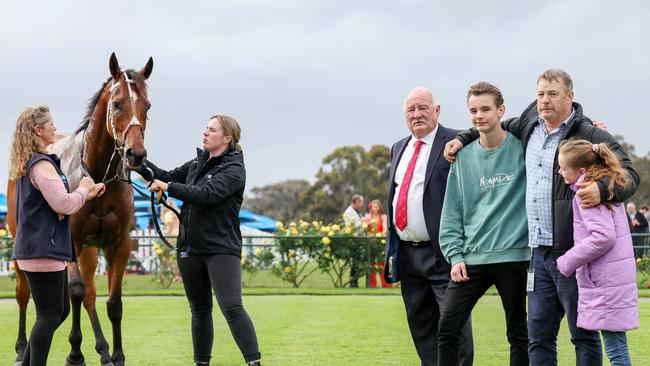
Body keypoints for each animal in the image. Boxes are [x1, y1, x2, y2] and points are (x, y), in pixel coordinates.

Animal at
---
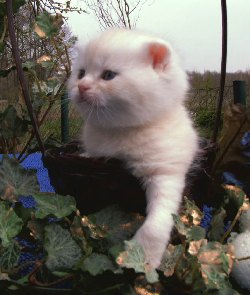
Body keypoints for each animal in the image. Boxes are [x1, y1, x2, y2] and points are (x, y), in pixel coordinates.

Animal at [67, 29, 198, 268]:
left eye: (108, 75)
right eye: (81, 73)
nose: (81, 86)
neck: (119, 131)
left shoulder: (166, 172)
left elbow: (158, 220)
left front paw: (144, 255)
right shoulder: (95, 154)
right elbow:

What needs to be done = Your reply should consist of one number: how many lines in the entries contain the string "right".

Written response = 3